Monday, August 23, 2010
I’ve been feeling kind of dejected lately. I know that’s silly- Maisy has made a ton of progress over the last year, and I am very proud of her. Still, behavior modification is slow work, and sometimes it’s a bit disheartening to realize you’ve been working on your dog’s issues for over a year and still aren’t where you want to be.
This is nothing new, of course. In the time since I’ve started this blog, I’ve gone through similar funks twice, once back in December, and once in February, when I actually contemplated retiring Maisy from dog sports. I chose not to at the time, but after our last trial, I began to think about retirement again.
These thoughts were fueled by a conversation I had with someone who, upon hearing how hard I have to work at managing Maisy at trials, wondered why I bothered at all. The truth is, I really enjoy trials, enough that I’m willing to put in the hard work of behavior modification. And while Maisy doesn’t care about the ribbons or the social aspects of trials, she does enjoy being with me- enough, I think, that she, too, is willing to participate in the hard work.
Despite our mutual willingness to work on our issues, I’ve continued to question whether or not it’s fair to subject her to the stress of both the training and the trials. She’s come far enough in training that’s she’s a perfectly pleasant pet, able to enjoy walks and family outings, and shouldn't that be enough?
So, for the last few weeks, I’ve been pondering the ethical implications of trialing with a reactive dog. I had been leaning towards taking a temporary break from competition while we continue to work on our issues, but I felt stuck.
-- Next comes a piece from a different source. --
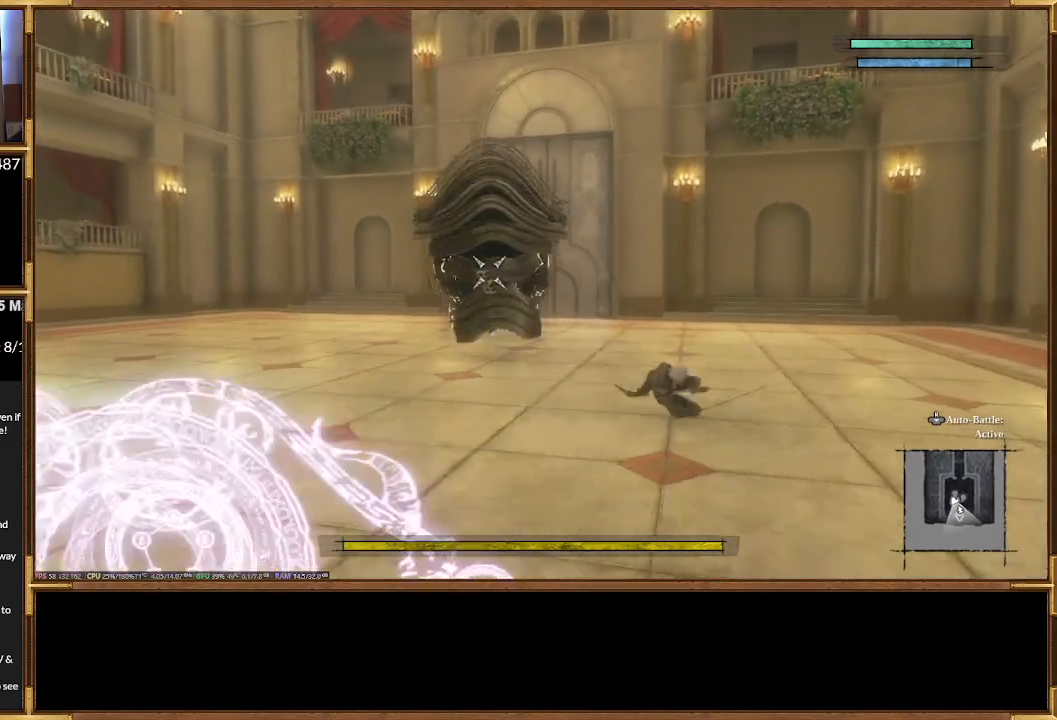
{"buttons": ["R2"], "events": []}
I had no idea what needed to happen before we could go back to trials, and I knew that unless I could figure that out, our temporary break would turn into a permanent one… something I didn’t want.
At about the same time that I was wrestling with all this, I learned about a Control Unleashed seminar that was happening in Omaha, Nebraska. While that’s a bit of a drive, these seminars are pretty rare, so I jumped on the opportunity. What’s more, there was a working spot available, so this past weekend, I took Maisy to the seminar, which was taught by Leslie’s friend and one of the authorized seminar presenters, Alexa Karaoulis.
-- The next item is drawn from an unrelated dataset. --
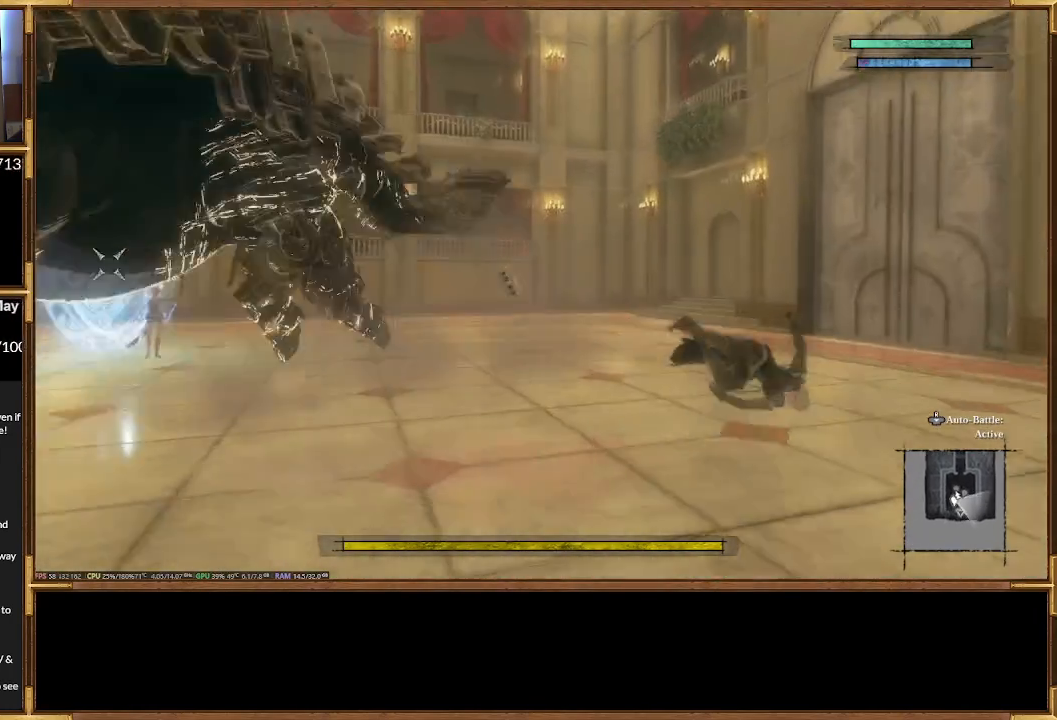
{"buttons": [], "events": [[167, "R2", "up"]]}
There was a lot of review- remember, Maisy and I have been attending CU-style classes for over a year now- but it really reminded me how important a good foundation is, and there are definitely a few areas where I can shore things up for Maisy. I also saw different ways to teach familiar things (Alexa teaches Look at That differently than I taught it to Maisy), and I grew a deeper appreciation for positive training in general.
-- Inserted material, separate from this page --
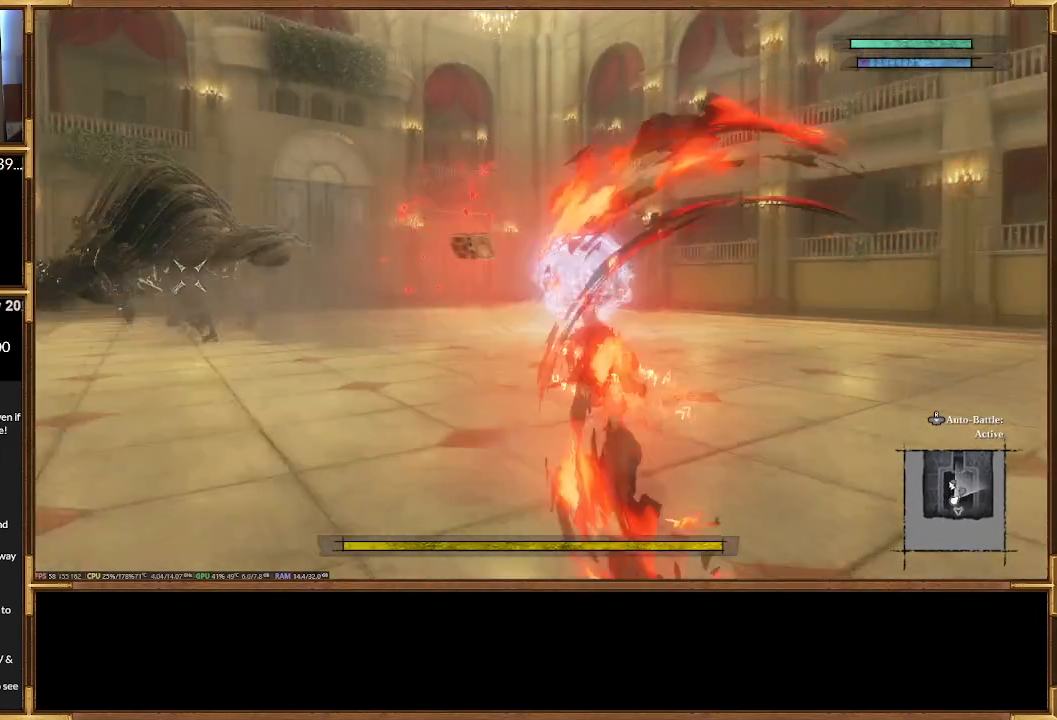
{"buttons": [], "events": []}
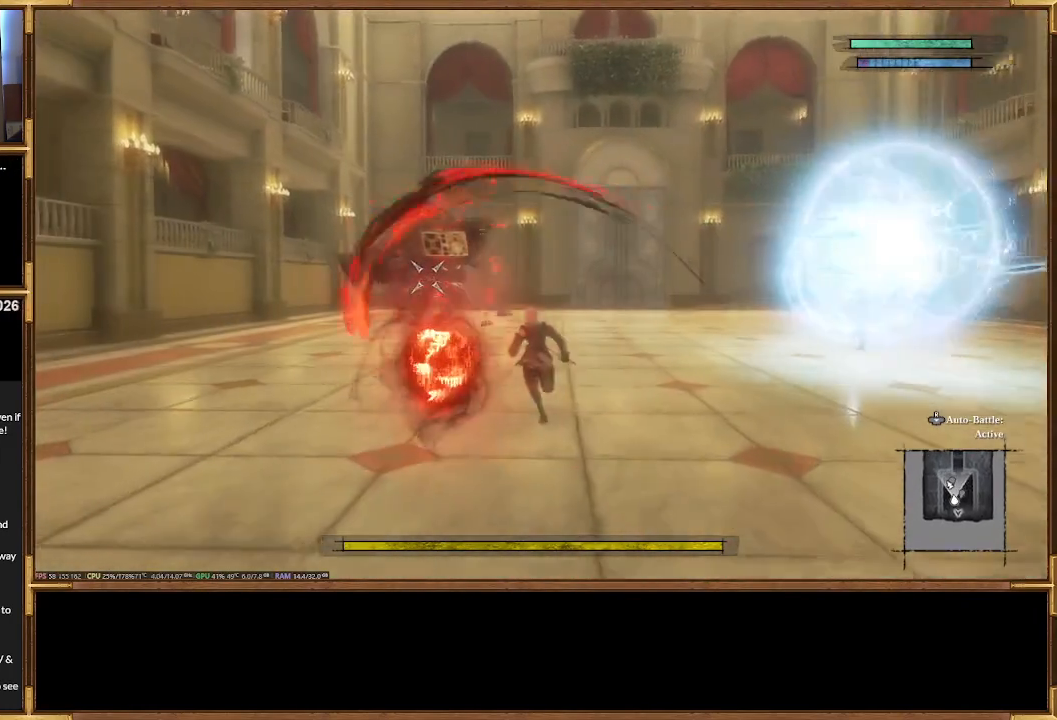
{"buttons": [], "events": []}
More importantly, though, I learned more about my dog and about her reactivity. My feelings of dejection are gone now, replaced by hope and enthusiasm. I still don't have all the answers, but I have a better understanding of what Maisy needs from me in order to succeed. I have some ideas on how to move forward, and I have complete faith that in the long run, this will only deepen our relationship further. And when it comes down to it, that's all that really matters anyway.
I can't wait to get started. And I can't wait to share it with you all.